En vertu de l'article 2 alinéa 1 et article 24 alinéa 3

annexe I, ALCP, les ressortissants CE/AELE à la recherche d'un emploi n'ont pas

droit aux prestations d'aide sociale. L'Aide sociale vaudoise ne peut donc être

accordée que si le bénéficiaire est lié par une relation de travail, en

complément de son salaire. Une aide peut néanmoins leur être accordée, cas

échéant, pour leur permettre de financer le voyage de retour dans le pays

d'origine.

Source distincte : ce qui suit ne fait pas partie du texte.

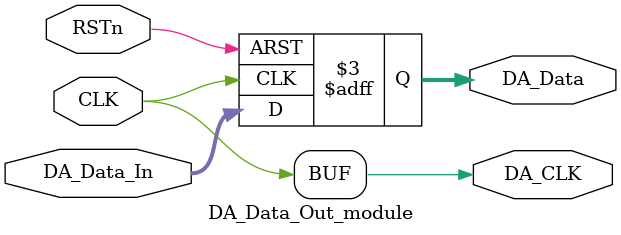
<source format=v>
module DA_Data_Out_module
(
	CLK, RSTn, DA_Data_In, DA_CLK, DA_Data
);

   input CLK;
   input RSTn;
	input [7:0]DA_Data_In;
	
   output DA_CLK; 
   output reg[7:0]DA_Data;  

   assign DA_CLK = CLK ;		

   always @( posedge CLK or negedge RSTn )
		begin
			if( !RSTn )
				DA_Data <= 0;
			else 
				DA_Data <= DA_Data_In;  
		end

endmodule
</source>
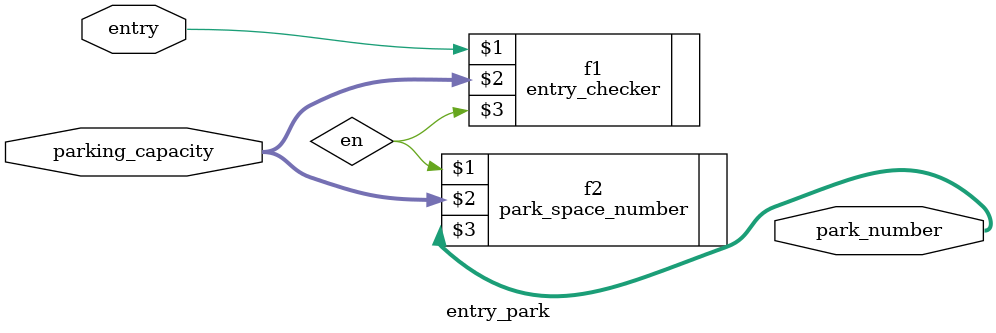
<source format=v>
/*--  *******************************************************
--  Computer Architecture Course, Laboratory Sources 
--  Amirkabir University of Technology (Tehran Polytechnic)
--  Department of Computer Engineering (CE-AUT)
--  https://ce[dot]aut[dot]ac[dot]ir
--  *******************************************************
--  All Rights reserved (C) 2021-2022
--  *******************************************************
--  Student ID  : 
--  Student Name: 
--  Student Mail: 
--  *******************************************************
--  Additional Comments:
--
--*/

/*-----------------------------------------------------------
---  Module Name: entry_park 
-----------------------------------------------------------*/
`timescale 1 ns/1 ns
module entry_park(
 entry,
 parking_capacity,
 park_number);
input entry;
input [7:0] parking_capacity;
output [2:0] park_number;

  wire en;
 entry_checker f1(entry,parking_capacity,en);
 park_space_number f2(en,parking_capacity,park_number);









endmodule
</source>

Les ressortissants européens ayant obtenu un livret B pour exercer

une activité indépendante n'ont pas droit à l'ASV".

Il serait toutefois contraire à la

Constitution et à la jurisprudence précitée de déduire de ces directives que

les étrangers qui n'entrent pas dans les catégories qu'elles prévoient sont

exclus de toute forme d'aide sociale. Tout au plus pourrait-on soutenir qu'ils

n'auraient pas droit à l'aide sociale "ordinaire", selon les

modalités fixées par le Recueil, laquelle ne concernerait que les Suisses, les

étrangers au bénéfice d'une autorisation de séjour (avec certaines restrictions

quant au type d'autorisation) et les personnes en attente d'une telle

autorisation "pour autant que les démarches soient réellement

effectuées et jusqu'à décision de l'autorité compétente". Cela dit, si

la LPAS ne fait pas mention du sort des étrangers en situation irrégulière, ses

dispositions d'application précisent que ceux qui ne veulent pas s'annoncer au

SPOP ou qui refusent de quitter le canton doivent être adressées au SPAS, mais que

seule une aide en nature peut, cas échéant, leur être octroyée (Recueil,

chiffre I-3.1).

5.

En l’espèce, la recourante sollicite

l'aide sociale, ce qui implique qu'elle n'a pas de moyen d'existence propre,

elle est en Suisse depuis au moins trois ans et n'est pas à même d'obtenir un

contrat de travail dans un délai raisonnable. En d'autres termes, elle n'est

titulaire d’aucune autorisation de séjour et est même tenue de quitter sans délai le territoire

suisse, selon la décision du SPOP du 17 juin 2005. Les

dispositions d'application de la LPAS concernant les ressortissants CE/AELE ne

lui sont dès lors plus applicables et il y a lieu de la considérer comme une

personne étrangère en situation irrégulière. Or, le bénéfice de l’aide

constitutionnelle n’est pas réservé à une certaine catégorie de citoyens, ainsi

ceux qui seraient autorisés à séjourner en Suisse, mais profite à tout être

humain se trouvant dans ce pays (ATF 121 I 367, spéc. 374). Le tribunal de

céans a d'ailleurs eu l'occasion de préciser que cette jurisprudence

s'appliquait également aux ressortissants CE/AELE, en vertu du principe de

l'égalité de traitement (arrêt PS.2005.0194 du 18 novembre 2005). Ce n’est donc

pas parce que le statut de la recourante en Suisse est irrégulier que les

moyens d’existence ne doivent pas lui être procurés, si, comme elle le prétend,

elle s'en trouve dépourvue - ce que l'autorité intimée ne conteste apparemment

pas. Ainsi, la décision attaquée doit être annulée.

Dispositif

Par ces motifs

le Tribunal administratif

arrête:

I.

Le recours est admis.

II.

La décision du Centre social régional de Lausanne du 27

mai 2005 est annulée.

III.

Le présent arrêt est rendu sans frais ni dépens.

sg/Lausanne, le 26 juin 2006

La présidente: Le

greffier :

Le présent arrêt est

communiqué aux destinataires de l'avis d'envoi ci-joint.